BKU Journal digital: Neben seiner sakramentalen Bedeutung ist der Wein auch als weltliches Genussgut eng mit dem Katholizismus verwachsen. Das zeigt sich nicht nur mit Blick auf die hohe Pro-Kopf-Verbrauchszahl im Vatikanstaat, sondern auch beim Blick in die Geschichte. In Gedenken an Weinwunder des Apostels Johannes gibt die Tradition des Johannisweins. Die Päpste Leo XIII. und Papst Pius X. waren wiederum Freunde des berühmten Mariani-Weins, der als Vorläufer der Coca-Cola gilt und mit dem Ethylester des Benzoylecgonins eine bisweilen mit Kokain verglichene Substanz enthielt. Papst Leo XIII. stimmte sogar zu, auf einem Werbeplakat für den Vin Mariani abgebildet zu werden. Ist Wein von und für Katholiken für Sie als Unternehmer und als Christ ein Thema?
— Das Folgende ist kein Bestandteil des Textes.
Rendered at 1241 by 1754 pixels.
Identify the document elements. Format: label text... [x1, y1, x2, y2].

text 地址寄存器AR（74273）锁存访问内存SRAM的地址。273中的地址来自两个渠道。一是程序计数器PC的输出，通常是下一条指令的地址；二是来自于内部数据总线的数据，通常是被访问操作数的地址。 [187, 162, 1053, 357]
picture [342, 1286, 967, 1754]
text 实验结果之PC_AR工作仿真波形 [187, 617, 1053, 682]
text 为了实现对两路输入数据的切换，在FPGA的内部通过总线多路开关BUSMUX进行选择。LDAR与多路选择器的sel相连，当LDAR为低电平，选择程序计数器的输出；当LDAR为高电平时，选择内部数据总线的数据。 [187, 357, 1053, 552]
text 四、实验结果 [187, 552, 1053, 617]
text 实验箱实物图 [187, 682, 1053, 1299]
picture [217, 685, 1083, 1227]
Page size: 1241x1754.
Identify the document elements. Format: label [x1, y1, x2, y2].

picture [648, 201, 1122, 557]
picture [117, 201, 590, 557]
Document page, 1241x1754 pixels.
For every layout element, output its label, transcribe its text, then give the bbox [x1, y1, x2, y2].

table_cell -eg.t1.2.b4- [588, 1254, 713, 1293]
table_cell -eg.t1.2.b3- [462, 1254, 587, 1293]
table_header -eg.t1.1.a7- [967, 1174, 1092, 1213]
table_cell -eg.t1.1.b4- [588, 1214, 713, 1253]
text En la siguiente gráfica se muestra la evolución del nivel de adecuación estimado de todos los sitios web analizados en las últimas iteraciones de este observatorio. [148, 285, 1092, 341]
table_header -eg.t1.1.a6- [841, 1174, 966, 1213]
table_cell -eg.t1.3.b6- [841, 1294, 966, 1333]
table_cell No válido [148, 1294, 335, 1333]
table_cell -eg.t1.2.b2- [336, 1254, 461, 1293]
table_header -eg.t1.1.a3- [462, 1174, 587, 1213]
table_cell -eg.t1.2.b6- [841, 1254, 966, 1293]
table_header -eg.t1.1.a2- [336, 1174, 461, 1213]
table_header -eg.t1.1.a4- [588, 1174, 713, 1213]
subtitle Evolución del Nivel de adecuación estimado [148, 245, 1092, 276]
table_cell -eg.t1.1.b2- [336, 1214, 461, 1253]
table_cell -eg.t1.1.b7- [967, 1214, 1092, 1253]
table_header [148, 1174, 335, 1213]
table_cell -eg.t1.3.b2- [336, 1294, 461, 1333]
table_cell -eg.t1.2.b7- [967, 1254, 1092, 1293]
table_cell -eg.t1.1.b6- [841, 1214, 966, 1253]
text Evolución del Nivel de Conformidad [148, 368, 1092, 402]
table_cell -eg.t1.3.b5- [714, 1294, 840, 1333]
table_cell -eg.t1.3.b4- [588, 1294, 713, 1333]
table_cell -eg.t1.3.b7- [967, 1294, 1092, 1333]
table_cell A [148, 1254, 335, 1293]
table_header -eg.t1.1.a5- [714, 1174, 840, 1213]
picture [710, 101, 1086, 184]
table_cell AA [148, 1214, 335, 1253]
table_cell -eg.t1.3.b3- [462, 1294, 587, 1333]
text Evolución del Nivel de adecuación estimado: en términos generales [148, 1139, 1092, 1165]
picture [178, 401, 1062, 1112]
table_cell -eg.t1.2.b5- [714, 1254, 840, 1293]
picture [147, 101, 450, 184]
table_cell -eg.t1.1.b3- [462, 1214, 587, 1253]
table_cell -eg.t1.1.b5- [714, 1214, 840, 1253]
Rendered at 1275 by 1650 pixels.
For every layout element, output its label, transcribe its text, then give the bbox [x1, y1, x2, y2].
Berghaus: Absolut. Wir unterstützen gerne katholische Winzer, indem wir ihre Weine beziehen. Auch wenn diese Tropfen nicht immer als klassisches Investment-Case infrage kommen, haben sie für uns einen hohen ideellen Wert.

Genau für solche Entdeckungen haben wir vor einigen Jahren unseren ‚Cru Club‘ ins Leben gerufen – einen Weinclub, bei dem wir quartalsweise eine Selektion besonders spannender Weine an unsere Mitglieder versenden.

Es erfüllt uns zudem mit besonderer Freude, dass wir mittlerweile auch diverse Klöster und Priesterseminare mit den Weinen katholischer Winzer beliefern dürfen. So schließt sich für uns der Kreis zwischen unternehmerischem Handeln und der Unterstützung kirchlicher Gemeinschaften.

BKU Journal digital: Papst Leo XIII. war zugleich nicht nur dem Mariani-Wein zugeneigt, sondern auch der Vater der Katholischen Soziallehre in Ihrer modernen Form. Welche Rolle spielen die Katholische Soziallehre und christliche Werte im allgemeinen in Ihrem unternehmerischen Alltag – und wie blicken Sie vor diesem Hintergrund auf die wirtschaftspolitischen Zustände in Deutschland?

Berghaus: Die Katholische Soziallehre ist für uns kein abstraktes Konzept, sondern gelebte Realität. Da unser Gesellschafterkreis ausschließlich aus katholischen Familien besteht, prägen diese Werte unser gesamtes Miteinander. Der starke Zusammenhalt, der gemeinsame Besuch der Heiligen Messe und das tägliche Tischgebet im Büro sind äußere Zeichen einer inneren Überzeugung.

Neue Mitarbeiter erfahren bei uns hautnah, was eine katholische Lebensführung ausmacht. Dabei üben wir keinerlei Zwang aus; vielmehr ist es das authentische Angebot einer Gemeinschaft, die in einer oft anonymen und kühlen Business-Welt echten Halt bietet. Dass dieses Umfeld regelmäßig ehrliches Interesse weckt und sogar schon zu Bekehrungen geführt hat, empfinde ich als größtes Kompliment für unsere Unternehmenskultur.

Wirtschaftlich gesehen ist unser Segment glücklicherweise weitgehend resistent gegenüber kurz- und mittelfristigen Krisen. Dennoch beobachten wir die wirtschaftspolitischen Zustände in Deutschland mit Sorge. Als Unternehmer fühlen wir uns unserer Heimat tief verbunden, doch die aktuelle Entwicklung des Standorts lässt uns mit Skepsis in die Zukunft blicken.